CHP"nin eski konumunda bir farklılık yok. Hala zayıf bir damar olarak varlığını sürdürüyor. MHP"de belli belirsiz bir kıpırdanma var; ama birtakım merkezlerde üretilmeye çalışılan imaj ve esinti henüz buralara ulaşmamış belli ki. Bağımsızların bir milletvekili çıkarmasına kesin gözüyle bakılıyor. İkinicisine ihtimal verenler de hayli fazla. AK Parti Urfa"da eski gücünü koruyor. Seçim büroları oldukça hareketli.

Gelelim asıl gündeme. Hangi vesileyle Türkiye"nin neresine giderseniz gidin cumhurbaşkanlığı tartışmalarında yaşananlar gündemin ilk sırasından inmiyor. Geleneksel sağ seçmen son derece sade ve bir o kadar da net bir bakış açısına sahip. "CHP"nin aklına uyup cumhurbaşkanı seçtirmemek ne DYP"ye, ne de Demokrat Parti geleneğine yakışmadı."

AK Parti"ye oy vermeyen kitlede, cumhurbaşkanı seçimini engellemek için yapılanlar derin bir tepki oluşturmuş. Bunun ne kadarı AK Parti"ye desteğe dönüşür bilinmez. Ama siyaseti farklı güçler üzerinden baskı altında tutmaya çalışanların itibarı hiç te yüksek değil Urfa"da. Attığınız her adımda bu gerçekle yüz yüze geliyorsunuz.

Ankara"da oturup bu bakış açısını hafife almak birilerinin işine geliyor olabilir. Hatta bir çoğu yaş itibarıyla bırakın DP dönemini, onbeş yıl öncesini bile hatırlamayan bir seçmenin, nasıl böyle bir refleks gösterdiğini anlamakta güçlük çekenler de olabilir.

Mesele geçmişe duyulan bir özlem, çok kullanılan tabirle nostalji değil. Türkiye"de belki varlığı tam olarak kabul görmeyen, ama kendisini siyasette, ekonomide ve hayatın her alanında ifade etmeye kararlı çok güçlü bir "orta sınıf" var.

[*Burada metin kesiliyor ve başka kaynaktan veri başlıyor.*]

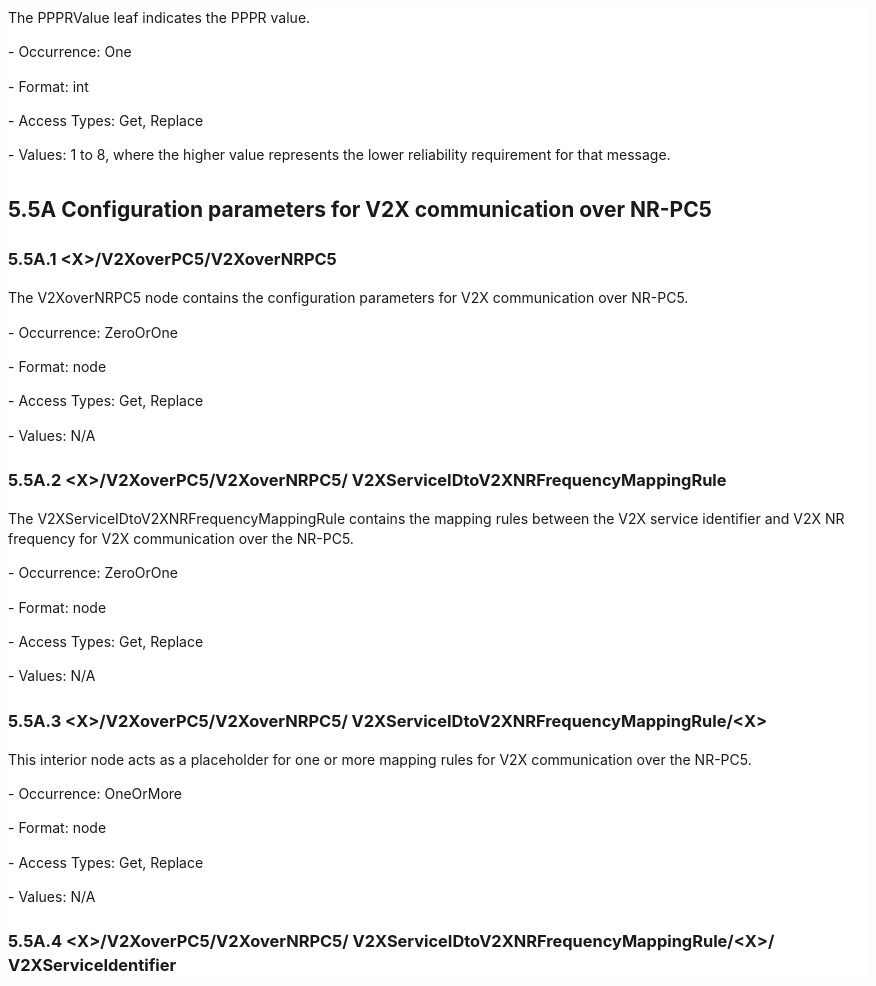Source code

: The PPPRValue leaf indicates the PPPR value.

\- Occurrence: One

\- Format: int

\- Access Types: Get, Replace

\- Values: 1 to 8, where the higher value represents the lower
reliability requirement for that message.

5.5A Configuration parameters for V2X communication over NR-PC5
---------------------------------------------------------------

### 5.5A.1 \<X\>/V2XoverPC5/V2XoverNRPC5

The V2XoverNRPC5 node contains the configuration parameters for V2X
communication over NR-PC5.

\- Occurrence: ZeroOrOne

\- Format: node

\- Access Types: Get, Replace

\- Values: N/A

### 5.5A.2 \<X\>/V2XoverPC5/V2XoverNRPC5/ V2XServiceIDtoV2XNRFrequencyMappingRule

The V2XServiceIDtoV2XNRFrequencyMappingRule contains the mapping rules
between the V2X service identifier and V2X NR frequency for V2X
communication over the NR-PC5.

\- Occurrence: ZeroOrOne

\- Format: node

\- Access Types: Get, Replace

\- Values: N/A

### 5.5A.3 \<X\>/V2XoverPC5/V2XoverNRPC5/ V2XServiceIDtoV2XNRFrequencyMappingRule/\<X\>

This interior node acts as a placeholder for one or more mapping rules
for V2X communication over the NR-PC5.

\- Occurrence: OneOrMore

\- Format: node

\- Access Types: Get, Replace

\- Values: N/A

### 5.5A.4 \<X\>/V2XoverPC5/V2XoverNRPC5/ V2XServiceIDtoV2XNRFrequencyMappingRule/\<X\>/ V2XServiceIdentifier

Onlar, cumhurbaşkanlığı seçimlerinde yaşananların basit bir ideolojik çekişme olmadığını çok iyi biliyorlar. Çünkü bu onların var oluş ve gelecek kavgası. Bunu kolayca bir kenara bırakacaklarını düşünenler ciddi bir yanılgı içindeler.

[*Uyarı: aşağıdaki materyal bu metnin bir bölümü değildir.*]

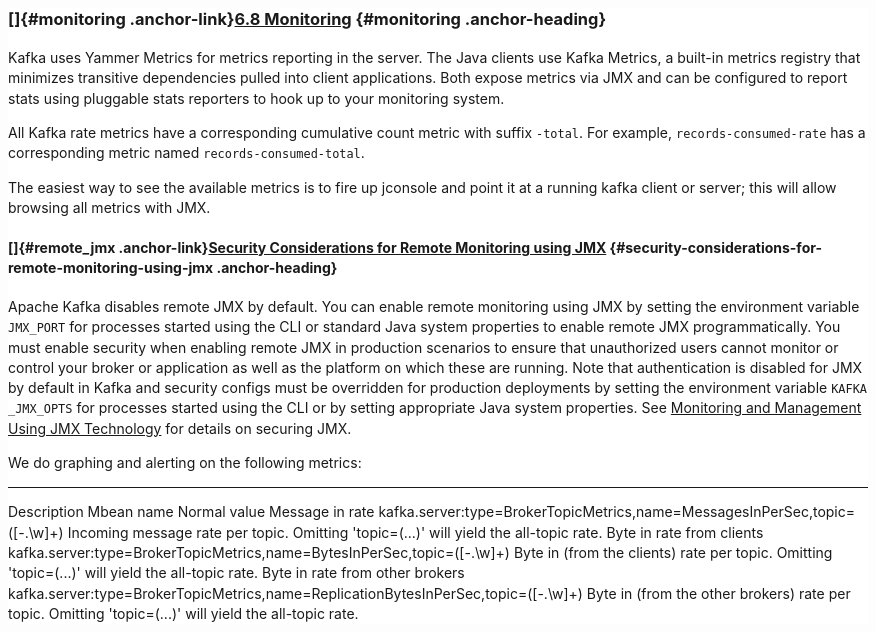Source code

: ### []{#monitoring .anchor-link}[6.8 Monitoring](#monitoring) {#monitoring .anchor-heading}

Kafka uses Yammer Metrics for metrics reporting in the server. The Java
clients use Kafka Metrics, a built-in metrics registry that minimizes
transitive dependencies pulled into client applications. Both expose
metrics via JMX and can be configured to report stats using pluggable
stats reporters to hook up to your monitoring system.

All Kafka rate metrics have a corresponding cumulative count metric with
suffix `-total`. For example, `records-consumed-rate` has a
corresponding metric named `records-consumed-total`.

The easiest way to see the available metrics is to fire up jconsole and
point it at a running kafka client or server; this will allow browsing
all metrics with JMX.

#### []{#remote_jmx .anchor-link}[Security Considerations for Remote Monitoring using JMX](#remote_jmx) {#security-considerations-for-remote-monitoring-using-jmx .anchor-heading}

Apache Kafka disables remote JMX by default. You can enable remote
monitoring using JMX by setting the environment variable `JMX_PORT` for
processes started using the CLI or standard Java system properties to
enable remote JMX programmatically. You must enable security when
enabling remote JMX in production scenarios to ensure that unauthorized
users cannot monitor or control your broker or application as well as
the platform on which these are running. Note that authentication is
disabled for JMX by default in Kafka and security configs must be
overridden for production deployments by setting the environment
variable `KAFKA_JMX_OPTS` for processes started using the CLI or by
setting appropriate Java system properties. See [Monitoring and
Management Using JMX
Technology](https://docs.oracle.com/javase/8/docs/technotes/guides/management/agent.html)
for details on securing JMX.

We do graphing and alerting on the following metrics:

  --------------------------------------------------------------------------------------------------------------------------------------------------------------------------------------------------------------- -------------------------------------------------------------------------------------------------------------------------------------------- ---------------------------------------------------------------------------------------------------------------------------------------------------------------------------------------------------------------------------------------------------------------------------------------------------------------------------------------------------------------------------------------------------------------------------------------------
  Description                                                                                                                                                                                                     Mbean name                                                                                                                                   Normal value
  Message in rate                                                                                                                                                                                                 kafka.server:type=BrokerTopicMetrics,name=MessagesInPerSec,topic=(\[-.\\w\]+)                                                                Incoming message rate per topic. Omitting \'topic=(\...)\' will yield the all-topic rate.
  Byte in rate from clients                                                                                                                                                                                       kafka.server:type=BrokerTopicMetrics,name=BytesInPerSec,topic=(\[-.\\w\]+)                                                                   Byte in (from the clients) rate per topic. Omitting \'topic=(\...)\' will yield the all-topic rate.
  Byte in rate from other brokers                                                                                                                                                                                 kafka.server:type=BrokerTopicMetrics,name=ReplicationBytesInPerSec,topic=(\[-.\\w\]+)                                                        Byte in (from the other brokers) rate per topic. Omitting \'topic=(\...)\' will yield the all-topic rate.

AK Parti"yi 2002"de iktidara taşıyan bu oylardı. Anladığım, daha doğrusu hissetiğim kadarıyla bu "orta sınıf", kendisine daha kuvvetle sahip çıkan bir söylem talep ediyor. Devlet kapısında iş bekleyen bir yapıdan değil; dünyayı tanıyan, teşebbüs gücü yüksek, iş arayan değil, istihdam oluşturmaya gayret eden bir sınıftan sözediyoruz.

Birtakım müdahale ve korku senaryolarıyla onları kandırmak ya da sindirmek eskisi gibi kolay değil. Tek bir talepleri var. Kendilerini cesaretle temsil edecek, önlerini açacak ve sözünü sakınmadan söyleyecek bir siyaset.

AK Parti"nin seçim beyannamesini henüz okuyamadım. Ama ondan beklenen "beyan"ın özeti bu.